To get a Portugal Golden Visa, you need to make one qualifying investment, keep a clean criminal record, and spend only about a week a year in the country. The Golden Visa is a residence permit that Portugal grants to non-EU nationals who invest in the country. Notably, it is one of the few residency routes in Europe that does not ask you to actually live there. This page covers the part most searchers get wrong: who qualifies, which investments still count, what you have to file, how many days you owe, and which family members you can bring. In contrast, cost, the application steps, fund selection, processing time, and the citizenship path each have their own guide, and we link to them where they belong.
Here is the whole process in five steps, so you can see where the requirements fit before we go deep:
- Get a Portuguese tax number (NIF) and open a Portuguese bank account.
- Choose a qualifying investment route and make the investment.
- Assemble your documents (passport, criminal-record certificate, insurance, proof of investment).
- Submit the ARI residence-permit application to AIMA.
- Attend biometrics and collect your residence card.
For the full walkthrough of each step, see how to apply step by step. For the program from top to bottom, see the Portugal Golden Visa complete guide.
Who qualifies for the Portugal Golden Visa?
You qualify if you are a non-EU, non-EEA, and non-Swiss national, at least 18 years old, with a clean criminal record and the means to make one qualifying investment. The Golden Visa, known in Portuguese law as the ARI (Autorização de Residência para Investimento), is residence granted in exchange for a qualifying investment by a non-EU national (aima.gov.pt). In fact, nationality is the first gate: the whole program exists to give non-Europeans a residency route that EU citizens do not need.
Specifically, the four core conditions are simple to state and worth checking in order. You must hold a nationality outside the EU, the EEA, and Switzerland. You must be a legal adult. You must have no serious criminal conviction. And you must be able to fund your investment with money you can prove was lawfully earned.

## TASK INSTRUCTIONS
According to the Golden Visa page above, roughly how much time each year must a holder spend in Portugal?

## RECORDED DATA
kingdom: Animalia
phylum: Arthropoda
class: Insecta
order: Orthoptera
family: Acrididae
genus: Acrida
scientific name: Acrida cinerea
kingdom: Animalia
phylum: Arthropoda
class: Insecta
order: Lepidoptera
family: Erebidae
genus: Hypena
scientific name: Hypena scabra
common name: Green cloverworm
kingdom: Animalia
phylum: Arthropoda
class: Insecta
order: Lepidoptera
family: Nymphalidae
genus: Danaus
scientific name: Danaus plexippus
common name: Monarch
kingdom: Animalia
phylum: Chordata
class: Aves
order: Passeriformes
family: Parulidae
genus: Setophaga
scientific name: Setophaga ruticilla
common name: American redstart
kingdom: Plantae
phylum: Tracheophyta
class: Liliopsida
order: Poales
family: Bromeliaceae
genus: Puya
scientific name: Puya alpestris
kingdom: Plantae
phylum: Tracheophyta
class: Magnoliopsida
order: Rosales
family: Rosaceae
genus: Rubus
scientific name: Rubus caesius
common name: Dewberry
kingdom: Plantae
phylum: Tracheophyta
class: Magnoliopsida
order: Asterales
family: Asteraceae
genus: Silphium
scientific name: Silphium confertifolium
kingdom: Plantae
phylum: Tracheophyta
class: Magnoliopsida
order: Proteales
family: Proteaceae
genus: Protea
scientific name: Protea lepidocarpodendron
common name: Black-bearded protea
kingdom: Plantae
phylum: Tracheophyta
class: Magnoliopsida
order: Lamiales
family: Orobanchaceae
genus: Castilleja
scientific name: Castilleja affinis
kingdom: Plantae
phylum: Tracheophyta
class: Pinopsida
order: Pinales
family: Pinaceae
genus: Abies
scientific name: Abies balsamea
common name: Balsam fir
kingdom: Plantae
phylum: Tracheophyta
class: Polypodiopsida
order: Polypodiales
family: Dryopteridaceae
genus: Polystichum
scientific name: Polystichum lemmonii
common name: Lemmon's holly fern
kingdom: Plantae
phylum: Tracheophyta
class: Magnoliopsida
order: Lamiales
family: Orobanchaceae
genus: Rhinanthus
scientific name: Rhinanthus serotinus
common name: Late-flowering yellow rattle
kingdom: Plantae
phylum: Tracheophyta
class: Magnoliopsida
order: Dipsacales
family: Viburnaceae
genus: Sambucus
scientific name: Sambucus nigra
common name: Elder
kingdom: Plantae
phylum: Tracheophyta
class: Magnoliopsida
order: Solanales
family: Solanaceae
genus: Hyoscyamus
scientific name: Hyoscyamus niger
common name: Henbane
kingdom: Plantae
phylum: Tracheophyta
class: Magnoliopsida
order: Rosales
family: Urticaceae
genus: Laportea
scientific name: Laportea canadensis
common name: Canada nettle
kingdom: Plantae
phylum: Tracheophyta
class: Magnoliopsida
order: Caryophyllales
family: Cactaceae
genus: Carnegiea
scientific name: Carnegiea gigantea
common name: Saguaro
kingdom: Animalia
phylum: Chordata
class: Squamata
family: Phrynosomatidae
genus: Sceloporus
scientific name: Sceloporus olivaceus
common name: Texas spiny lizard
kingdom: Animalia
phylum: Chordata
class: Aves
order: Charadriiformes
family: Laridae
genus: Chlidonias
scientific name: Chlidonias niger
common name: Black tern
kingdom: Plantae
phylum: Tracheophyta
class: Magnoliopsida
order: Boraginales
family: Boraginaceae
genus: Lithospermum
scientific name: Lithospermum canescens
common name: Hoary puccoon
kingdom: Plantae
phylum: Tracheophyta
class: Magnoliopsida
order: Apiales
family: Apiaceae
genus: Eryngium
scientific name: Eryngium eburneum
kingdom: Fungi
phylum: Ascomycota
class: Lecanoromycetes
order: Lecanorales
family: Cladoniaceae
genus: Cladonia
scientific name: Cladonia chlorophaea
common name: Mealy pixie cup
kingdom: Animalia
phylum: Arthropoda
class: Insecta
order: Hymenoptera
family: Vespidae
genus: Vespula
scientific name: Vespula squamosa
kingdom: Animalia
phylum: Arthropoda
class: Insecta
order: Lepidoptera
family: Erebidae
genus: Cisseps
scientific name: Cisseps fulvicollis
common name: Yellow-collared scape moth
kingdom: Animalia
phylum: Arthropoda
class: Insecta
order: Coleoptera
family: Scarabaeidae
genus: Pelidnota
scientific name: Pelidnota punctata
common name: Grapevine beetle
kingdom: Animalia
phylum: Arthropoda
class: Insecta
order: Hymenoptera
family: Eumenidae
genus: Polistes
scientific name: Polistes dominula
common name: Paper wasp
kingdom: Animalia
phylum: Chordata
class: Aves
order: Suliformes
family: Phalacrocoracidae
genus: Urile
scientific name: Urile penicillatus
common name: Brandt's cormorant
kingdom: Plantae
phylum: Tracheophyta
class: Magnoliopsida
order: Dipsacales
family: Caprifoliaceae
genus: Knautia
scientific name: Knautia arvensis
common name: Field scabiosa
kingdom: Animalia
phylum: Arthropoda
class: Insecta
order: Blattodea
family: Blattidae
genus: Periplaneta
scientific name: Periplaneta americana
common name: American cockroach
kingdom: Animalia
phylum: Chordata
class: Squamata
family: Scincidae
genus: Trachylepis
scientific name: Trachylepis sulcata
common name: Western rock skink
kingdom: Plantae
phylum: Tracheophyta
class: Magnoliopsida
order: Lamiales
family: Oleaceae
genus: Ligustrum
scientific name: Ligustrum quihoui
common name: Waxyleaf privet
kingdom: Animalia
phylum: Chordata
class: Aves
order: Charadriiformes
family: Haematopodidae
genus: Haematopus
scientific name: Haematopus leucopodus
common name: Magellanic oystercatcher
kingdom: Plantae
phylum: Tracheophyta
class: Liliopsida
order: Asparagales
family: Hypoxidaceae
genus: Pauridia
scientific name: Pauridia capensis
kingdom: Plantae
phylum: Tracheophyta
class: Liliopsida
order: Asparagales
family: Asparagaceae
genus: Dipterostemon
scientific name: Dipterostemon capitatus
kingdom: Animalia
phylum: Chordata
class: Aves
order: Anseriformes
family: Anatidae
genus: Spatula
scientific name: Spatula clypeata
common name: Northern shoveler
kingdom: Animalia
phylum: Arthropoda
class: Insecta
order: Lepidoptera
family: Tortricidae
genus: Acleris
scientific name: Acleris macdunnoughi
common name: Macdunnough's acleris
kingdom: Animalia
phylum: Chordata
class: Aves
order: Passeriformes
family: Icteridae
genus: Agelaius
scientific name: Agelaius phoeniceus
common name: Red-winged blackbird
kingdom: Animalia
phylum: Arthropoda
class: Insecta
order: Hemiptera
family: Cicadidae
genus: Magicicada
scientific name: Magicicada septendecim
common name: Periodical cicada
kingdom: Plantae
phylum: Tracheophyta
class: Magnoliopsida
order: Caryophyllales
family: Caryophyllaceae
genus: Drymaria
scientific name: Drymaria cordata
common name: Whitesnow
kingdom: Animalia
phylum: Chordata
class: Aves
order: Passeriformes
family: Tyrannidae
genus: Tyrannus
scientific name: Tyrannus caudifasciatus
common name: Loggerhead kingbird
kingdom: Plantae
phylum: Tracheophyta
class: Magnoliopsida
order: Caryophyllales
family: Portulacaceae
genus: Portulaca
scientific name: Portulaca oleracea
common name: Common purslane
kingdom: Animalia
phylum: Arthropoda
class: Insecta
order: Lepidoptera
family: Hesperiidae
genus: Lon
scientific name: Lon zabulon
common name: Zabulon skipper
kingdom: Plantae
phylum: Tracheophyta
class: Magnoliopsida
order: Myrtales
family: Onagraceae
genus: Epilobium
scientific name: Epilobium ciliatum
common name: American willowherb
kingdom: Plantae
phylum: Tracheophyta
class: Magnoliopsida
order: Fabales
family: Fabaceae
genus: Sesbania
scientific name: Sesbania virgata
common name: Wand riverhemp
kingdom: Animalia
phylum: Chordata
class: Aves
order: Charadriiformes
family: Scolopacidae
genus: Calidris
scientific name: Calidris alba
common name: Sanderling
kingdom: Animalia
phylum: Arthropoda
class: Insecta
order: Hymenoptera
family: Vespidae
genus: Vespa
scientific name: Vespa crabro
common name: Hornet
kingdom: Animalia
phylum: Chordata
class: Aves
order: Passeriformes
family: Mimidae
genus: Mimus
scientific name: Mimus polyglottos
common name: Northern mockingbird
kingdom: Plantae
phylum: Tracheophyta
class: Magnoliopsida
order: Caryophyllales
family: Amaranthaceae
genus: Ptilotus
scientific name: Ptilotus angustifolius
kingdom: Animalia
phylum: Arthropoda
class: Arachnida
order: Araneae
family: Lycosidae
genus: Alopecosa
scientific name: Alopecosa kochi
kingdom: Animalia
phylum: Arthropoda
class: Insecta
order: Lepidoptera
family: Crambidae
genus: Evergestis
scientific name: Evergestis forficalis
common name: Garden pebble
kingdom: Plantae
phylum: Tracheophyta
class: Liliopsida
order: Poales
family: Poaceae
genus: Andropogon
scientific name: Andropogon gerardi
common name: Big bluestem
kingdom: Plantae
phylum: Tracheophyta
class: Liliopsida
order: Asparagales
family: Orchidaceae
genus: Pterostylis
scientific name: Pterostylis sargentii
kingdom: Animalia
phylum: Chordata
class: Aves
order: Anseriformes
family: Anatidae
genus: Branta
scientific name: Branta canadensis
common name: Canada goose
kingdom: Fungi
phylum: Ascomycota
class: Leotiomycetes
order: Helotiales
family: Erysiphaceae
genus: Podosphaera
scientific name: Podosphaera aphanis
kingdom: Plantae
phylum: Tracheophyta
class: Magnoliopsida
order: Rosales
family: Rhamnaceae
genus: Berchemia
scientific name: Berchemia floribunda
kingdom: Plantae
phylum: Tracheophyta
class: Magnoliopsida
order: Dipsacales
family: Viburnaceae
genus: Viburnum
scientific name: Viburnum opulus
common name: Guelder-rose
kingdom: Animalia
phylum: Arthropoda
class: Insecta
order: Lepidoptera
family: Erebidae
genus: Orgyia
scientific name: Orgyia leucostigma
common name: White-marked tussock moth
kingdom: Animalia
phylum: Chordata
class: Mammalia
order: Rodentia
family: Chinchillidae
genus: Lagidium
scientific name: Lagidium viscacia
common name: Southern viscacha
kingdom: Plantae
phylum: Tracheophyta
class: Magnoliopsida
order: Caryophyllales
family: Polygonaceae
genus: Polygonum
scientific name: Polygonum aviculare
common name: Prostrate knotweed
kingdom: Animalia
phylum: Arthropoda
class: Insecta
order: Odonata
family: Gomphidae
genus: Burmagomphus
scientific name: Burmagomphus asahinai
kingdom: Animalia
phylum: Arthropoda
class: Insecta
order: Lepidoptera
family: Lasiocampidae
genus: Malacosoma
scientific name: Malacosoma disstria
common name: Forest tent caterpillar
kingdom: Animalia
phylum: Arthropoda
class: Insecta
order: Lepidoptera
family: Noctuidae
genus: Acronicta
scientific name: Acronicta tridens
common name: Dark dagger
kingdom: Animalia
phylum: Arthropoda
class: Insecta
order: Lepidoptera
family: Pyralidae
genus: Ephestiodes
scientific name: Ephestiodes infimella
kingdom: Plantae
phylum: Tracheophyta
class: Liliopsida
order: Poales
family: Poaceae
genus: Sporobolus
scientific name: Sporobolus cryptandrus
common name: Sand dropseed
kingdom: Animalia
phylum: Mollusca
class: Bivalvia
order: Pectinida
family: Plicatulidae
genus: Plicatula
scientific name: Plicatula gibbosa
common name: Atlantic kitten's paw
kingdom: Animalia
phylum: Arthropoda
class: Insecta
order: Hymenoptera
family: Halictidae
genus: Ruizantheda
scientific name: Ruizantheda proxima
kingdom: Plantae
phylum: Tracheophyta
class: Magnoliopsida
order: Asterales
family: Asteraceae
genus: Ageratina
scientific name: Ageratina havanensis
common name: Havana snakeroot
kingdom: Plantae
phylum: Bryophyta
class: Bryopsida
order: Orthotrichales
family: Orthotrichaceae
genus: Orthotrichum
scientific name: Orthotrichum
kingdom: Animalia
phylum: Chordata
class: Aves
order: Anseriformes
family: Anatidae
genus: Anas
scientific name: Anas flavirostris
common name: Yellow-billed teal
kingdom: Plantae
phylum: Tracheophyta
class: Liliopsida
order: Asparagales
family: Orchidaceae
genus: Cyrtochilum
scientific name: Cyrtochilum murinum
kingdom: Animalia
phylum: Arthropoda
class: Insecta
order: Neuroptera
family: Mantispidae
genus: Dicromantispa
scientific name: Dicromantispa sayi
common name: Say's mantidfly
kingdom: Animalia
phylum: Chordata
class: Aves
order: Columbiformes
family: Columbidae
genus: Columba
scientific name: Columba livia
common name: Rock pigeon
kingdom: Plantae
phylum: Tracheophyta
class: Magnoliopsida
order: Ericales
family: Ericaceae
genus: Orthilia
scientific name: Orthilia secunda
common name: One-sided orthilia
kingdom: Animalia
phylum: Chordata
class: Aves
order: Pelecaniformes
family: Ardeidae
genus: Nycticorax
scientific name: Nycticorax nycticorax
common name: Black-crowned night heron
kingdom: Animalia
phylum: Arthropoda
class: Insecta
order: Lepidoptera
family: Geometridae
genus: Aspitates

## SOLUTION
About a week a year.